- **WHAT TO PRODUCE**
Can you duplicate the part of the brain normalization notebook starting with "pts = np.argwhere(np.logical_and(0" and going on through "pcts_tissue.append(len(pts) / t.size)"?

(DOCUMENT SEGMENT)

# Brain translational and rotational normalization
* Zero z at the slice with max area
* Use analytic minimization of moment of inertia to find orientation angle

Generates:
* `train_dicom_diags_norm.csv` and `test_dicom_norm.csv` with 5 new columns added: 
  * `normz` normalized z
  * `xcm`, `ycm` center of mass
  * `theta` (rads) the CW angle the slice must be rotated to straighten it
  * `pct_tissue` percentage of brain tissue pixels in the radiography

In [1]:
stage = "stage_2"

In [2]:
import pydicom
import math
from pathlib import Path
from fastai.vision import *
from matplotlib import pyplot as plt
from scipy import ndimage, misc
from itertools import repeat
import pandas as pd
%matplotlib inline

In [3]:
%%capture
from tqdm import tqdm_notebook as tqdm
tqdm().pandas()

In [4]:
def dcm_to_np(dcm):
    ''' Dicom to numpy array
    :param dcm: dicom object
    '''
    rescale_slope, rescale_intercept = float(dcm.RescaleSlope), float(dcm.RescaleIntercept)
    t = dcm.pixel_array.astype(np.float)
    t = t * rescale_slope + rescale_intercept # rescale
    return t

In [5]:
def get_fid_with_max_area(dir, dfs):
    ''' Given a single study return the fid (fileid) with biggest brain area
    :param dir: datset directory
    :param dfs: pandas dataframe with 1 study
    '''
    brain_area_vs_z = []
    pcts_tissue = []
    max_area = 0
    for index, row in dfs.iterrows():
        fid = row['SOPInstanceUID'] # don't do this inside f'' array or jupyter bugs out
        try:
            dcm = pydicom.dcmread(f"{dir}/{fid}.dcm")
            t = dcm_to_np(dcm)
        except Exception as e:
            print(e,fid)
        pts = np.argwhere(np.logical_and(0 < t, t < 100)) # select only brain matter
        if len(pts) > max_area:
            max_area = len(pts)
            fid_max_area = row['SOPInstanceUID']
        brain_area_vs_z.append([float(row['ImagePositionPatient_2']), len(pts)])
        pcts_tissue.append(len(pts) / t.size)
    return fid_max_area, pcts_tissue

In [6]:
def get_axis(brain):
    ''' 
    Get orientation axis.
    :param brain: numpy array (brain)
    :return: center of masses (xcm, ycm), coefficients (m,  n) of the axis equation y=mx+n and angle (th)
        the brain is rotated counter-clockwise (rotate clockwise to normalize)
    '''
    pts_org = np.argwhere(np.logical_and(0 < brain, brain < 100))

    # Center of masses
    xcm = pts_org[:,1].mean()

(End DOCUMENT SEGMENT)
(DATA FOR ANALYSIS)

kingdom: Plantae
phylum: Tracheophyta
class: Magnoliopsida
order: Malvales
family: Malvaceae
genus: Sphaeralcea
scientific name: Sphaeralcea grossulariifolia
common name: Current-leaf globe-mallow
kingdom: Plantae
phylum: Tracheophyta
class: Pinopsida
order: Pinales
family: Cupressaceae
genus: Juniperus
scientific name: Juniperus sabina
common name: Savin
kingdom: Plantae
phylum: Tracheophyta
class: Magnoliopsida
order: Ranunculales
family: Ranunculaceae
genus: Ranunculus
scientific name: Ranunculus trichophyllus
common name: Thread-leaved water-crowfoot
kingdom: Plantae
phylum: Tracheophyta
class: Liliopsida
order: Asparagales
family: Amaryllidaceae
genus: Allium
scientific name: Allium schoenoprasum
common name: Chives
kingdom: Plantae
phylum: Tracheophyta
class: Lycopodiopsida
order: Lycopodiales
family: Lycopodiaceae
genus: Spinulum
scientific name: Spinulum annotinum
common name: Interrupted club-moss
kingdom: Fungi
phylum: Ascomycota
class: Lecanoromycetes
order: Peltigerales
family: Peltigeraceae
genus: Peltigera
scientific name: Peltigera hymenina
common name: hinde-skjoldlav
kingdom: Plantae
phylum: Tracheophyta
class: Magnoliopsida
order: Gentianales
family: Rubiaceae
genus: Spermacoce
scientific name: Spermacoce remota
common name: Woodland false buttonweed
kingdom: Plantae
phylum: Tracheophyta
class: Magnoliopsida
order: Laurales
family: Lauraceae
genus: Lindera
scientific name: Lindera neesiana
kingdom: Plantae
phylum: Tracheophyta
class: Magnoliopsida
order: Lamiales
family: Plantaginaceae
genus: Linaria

(End DATA FOR ANALYSIS)

- **PROBLEM SOLUTION**
pts = np.argwhere(np.logical_and(0 < t, t < 100)) # select only brain matter
        if len(pts) > max_area:
            max_area = len(pts)
            fid_max_area = row['SOPInstanceUID']
        brain_area_vs_z.append([float(row['ImagePositionPatient_2']), len(pts)])
        pcts_tissue.append(len(pts) / t.size)